◆ **PROBLEM REQUIREMENTS**
Pick out each of the lines below that contains the string "skCircle", and copy those lines in full.

◆ **SUPPLIED RECORDS**
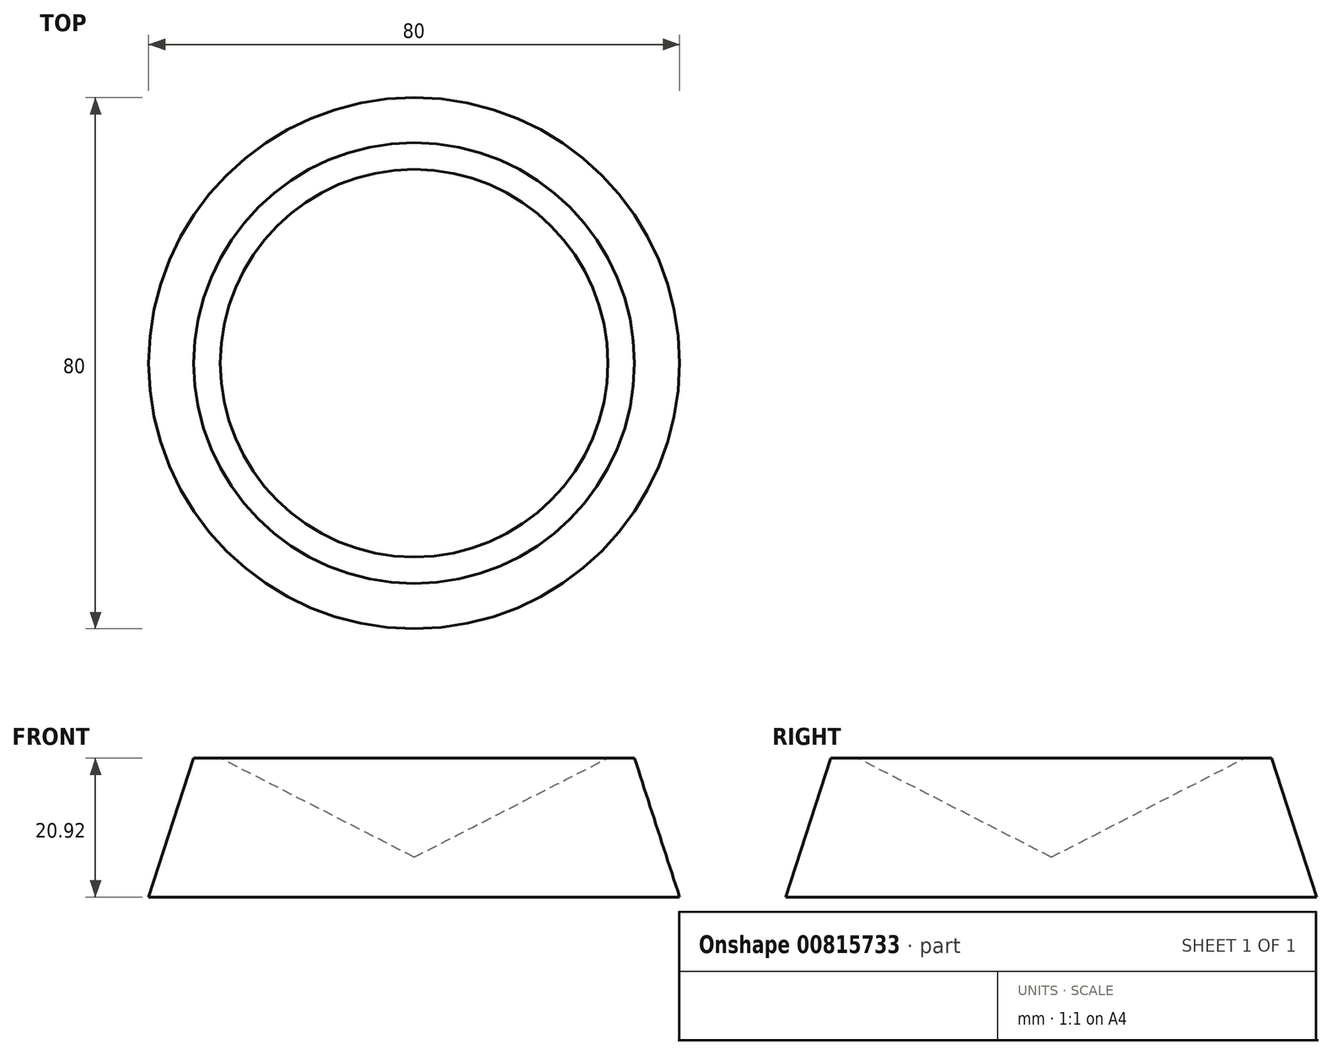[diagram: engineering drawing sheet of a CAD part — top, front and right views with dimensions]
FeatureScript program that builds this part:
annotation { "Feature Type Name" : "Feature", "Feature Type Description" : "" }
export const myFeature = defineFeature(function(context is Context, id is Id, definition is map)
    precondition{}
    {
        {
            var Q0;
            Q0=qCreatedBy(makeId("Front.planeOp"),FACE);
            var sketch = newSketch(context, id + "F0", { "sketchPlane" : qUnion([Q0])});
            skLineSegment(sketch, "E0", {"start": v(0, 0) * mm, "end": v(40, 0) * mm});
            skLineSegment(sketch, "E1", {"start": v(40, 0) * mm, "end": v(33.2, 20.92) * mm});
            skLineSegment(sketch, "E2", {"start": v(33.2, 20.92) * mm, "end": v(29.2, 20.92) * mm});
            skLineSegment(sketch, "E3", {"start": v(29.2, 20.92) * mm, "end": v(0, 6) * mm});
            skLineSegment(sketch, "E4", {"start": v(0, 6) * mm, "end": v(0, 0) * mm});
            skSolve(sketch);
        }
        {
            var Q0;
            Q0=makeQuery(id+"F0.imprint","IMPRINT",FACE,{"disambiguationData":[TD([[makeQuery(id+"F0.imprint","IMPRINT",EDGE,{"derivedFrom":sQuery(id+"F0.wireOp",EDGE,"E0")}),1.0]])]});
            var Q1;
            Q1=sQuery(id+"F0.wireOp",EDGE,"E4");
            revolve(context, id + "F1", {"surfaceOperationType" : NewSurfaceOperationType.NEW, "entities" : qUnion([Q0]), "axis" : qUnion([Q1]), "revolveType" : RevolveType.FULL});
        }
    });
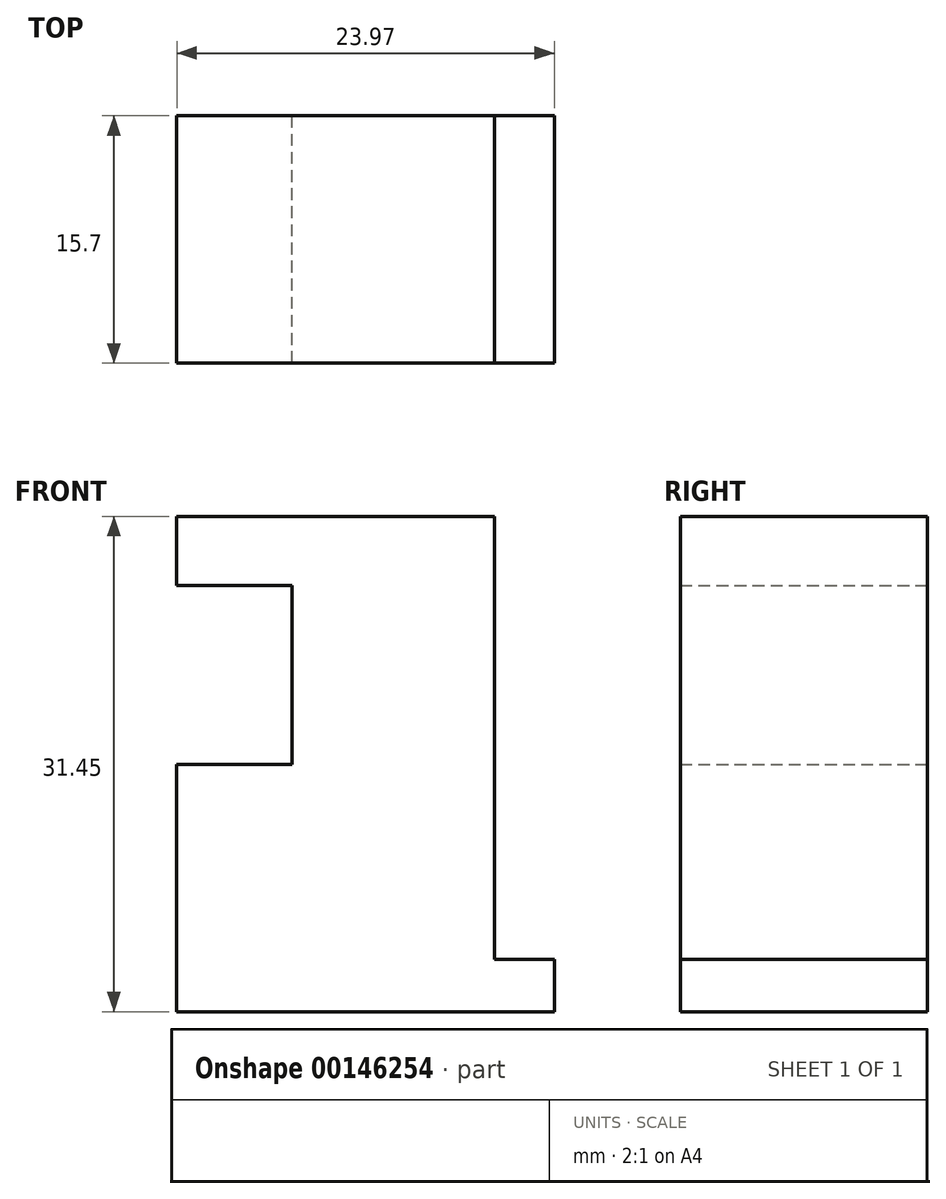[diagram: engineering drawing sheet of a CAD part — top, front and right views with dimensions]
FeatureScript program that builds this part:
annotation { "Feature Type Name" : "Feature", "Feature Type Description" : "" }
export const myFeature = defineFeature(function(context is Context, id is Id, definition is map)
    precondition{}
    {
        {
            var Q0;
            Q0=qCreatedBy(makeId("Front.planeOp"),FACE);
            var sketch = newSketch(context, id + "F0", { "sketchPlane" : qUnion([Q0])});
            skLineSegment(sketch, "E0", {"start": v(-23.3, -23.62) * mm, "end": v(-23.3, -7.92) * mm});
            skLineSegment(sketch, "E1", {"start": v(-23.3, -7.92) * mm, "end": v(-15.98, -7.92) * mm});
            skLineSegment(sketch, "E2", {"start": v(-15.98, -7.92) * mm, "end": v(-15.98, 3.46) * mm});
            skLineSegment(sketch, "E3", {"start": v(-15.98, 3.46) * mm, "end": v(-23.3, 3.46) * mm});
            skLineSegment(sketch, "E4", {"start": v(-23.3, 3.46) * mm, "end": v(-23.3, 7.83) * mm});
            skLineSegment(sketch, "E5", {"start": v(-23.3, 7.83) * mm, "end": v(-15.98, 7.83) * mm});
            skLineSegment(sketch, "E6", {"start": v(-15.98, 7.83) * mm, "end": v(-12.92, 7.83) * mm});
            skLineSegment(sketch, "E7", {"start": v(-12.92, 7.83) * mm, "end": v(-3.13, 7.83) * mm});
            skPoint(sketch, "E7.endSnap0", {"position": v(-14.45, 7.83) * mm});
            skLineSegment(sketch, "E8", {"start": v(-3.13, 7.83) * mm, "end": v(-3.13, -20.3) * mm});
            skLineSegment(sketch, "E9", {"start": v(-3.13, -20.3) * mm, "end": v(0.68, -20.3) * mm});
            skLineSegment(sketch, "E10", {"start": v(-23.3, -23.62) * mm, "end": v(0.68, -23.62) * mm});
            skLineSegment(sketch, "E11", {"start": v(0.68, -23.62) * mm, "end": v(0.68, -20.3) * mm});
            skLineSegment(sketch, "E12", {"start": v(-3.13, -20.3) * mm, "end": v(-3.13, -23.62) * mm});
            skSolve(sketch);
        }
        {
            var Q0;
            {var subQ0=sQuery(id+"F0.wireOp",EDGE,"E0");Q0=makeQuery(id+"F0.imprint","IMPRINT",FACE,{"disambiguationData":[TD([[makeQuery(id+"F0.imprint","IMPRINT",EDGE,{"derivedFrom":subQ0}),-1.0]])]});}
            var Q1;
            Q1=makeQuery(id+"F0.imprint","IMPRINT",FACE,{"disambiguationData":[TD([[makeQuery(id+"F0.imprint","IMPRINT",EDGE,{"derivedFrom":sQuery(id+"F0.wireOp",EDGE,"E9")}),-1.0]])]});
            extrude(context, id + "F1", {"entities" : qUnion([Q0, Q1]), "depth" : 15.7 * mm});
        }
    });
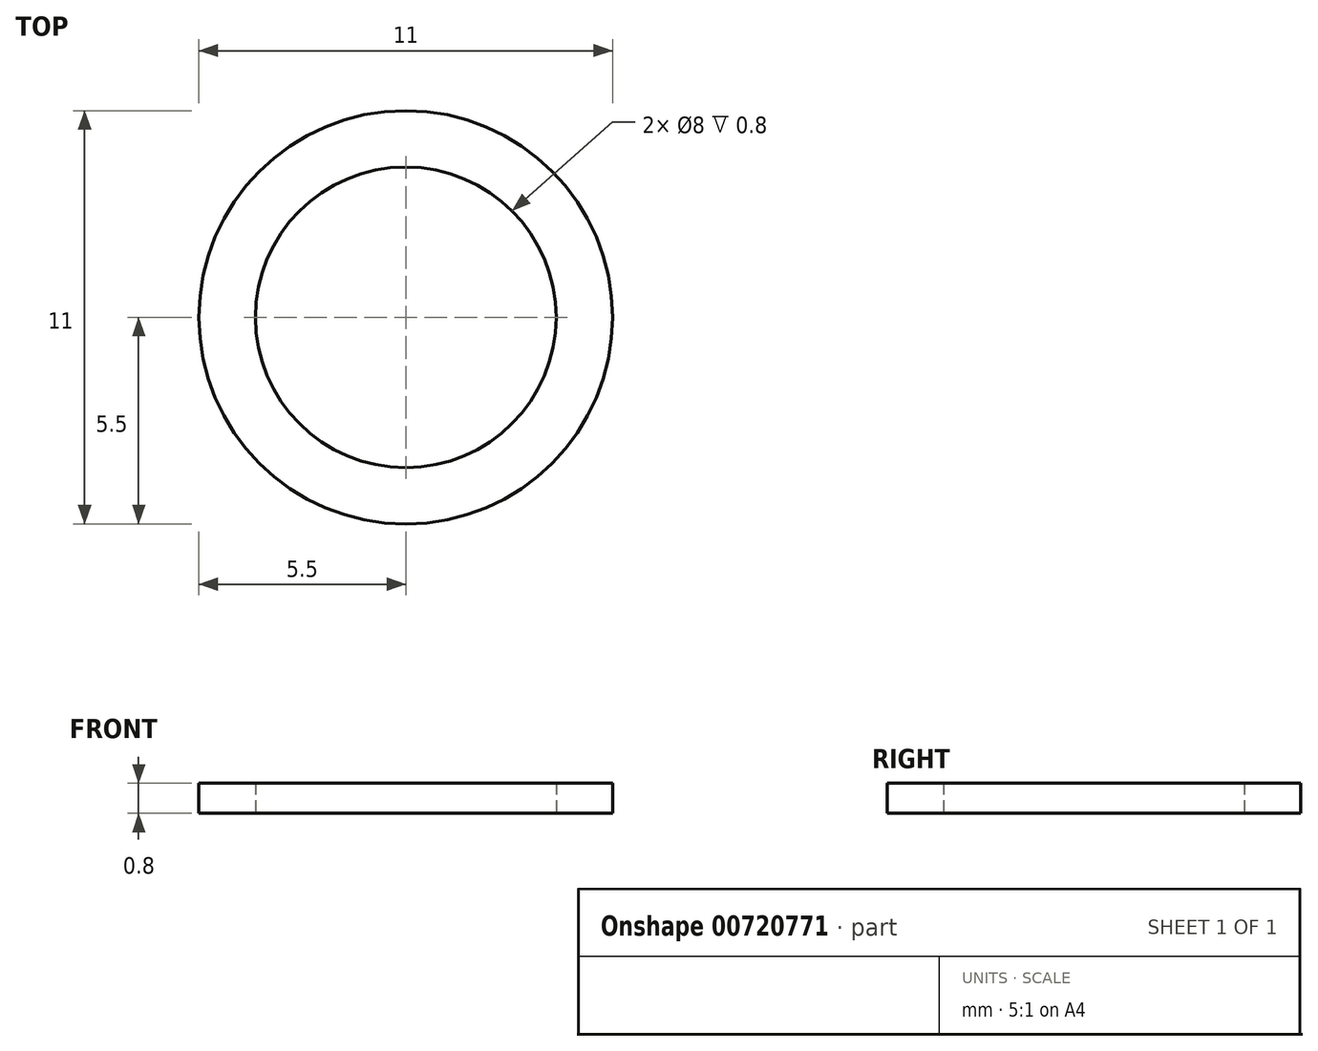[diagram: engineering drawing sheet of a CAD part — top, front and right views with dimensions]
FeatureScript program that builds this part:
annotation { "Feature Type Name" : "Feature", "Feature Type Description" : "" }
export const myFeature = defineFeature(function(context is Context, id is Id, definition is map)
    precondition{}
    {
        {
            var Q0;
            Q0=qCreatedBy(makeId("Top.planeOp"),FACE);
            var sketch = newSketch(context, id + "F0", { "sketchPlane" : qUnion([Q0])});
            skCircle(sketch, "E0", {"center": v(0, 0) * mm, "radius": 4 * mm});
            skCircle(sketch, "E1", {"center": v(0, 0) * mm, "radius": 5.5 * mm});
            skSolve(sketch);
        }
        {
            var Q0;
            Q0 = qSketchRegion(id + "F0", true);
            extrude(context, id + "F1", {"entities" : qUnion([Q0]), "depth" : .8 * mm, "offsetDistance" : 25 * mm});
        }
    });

◆ **RESPONSE TO THE EXERCISE**
            skCircle(sketch, "E0", {"center": v(0, 0) * mm, "radius": 4 * mm});
            skCircle(sketch, "E1", {"center": v(0, 0) * mm, "radius": 5.5 * mm});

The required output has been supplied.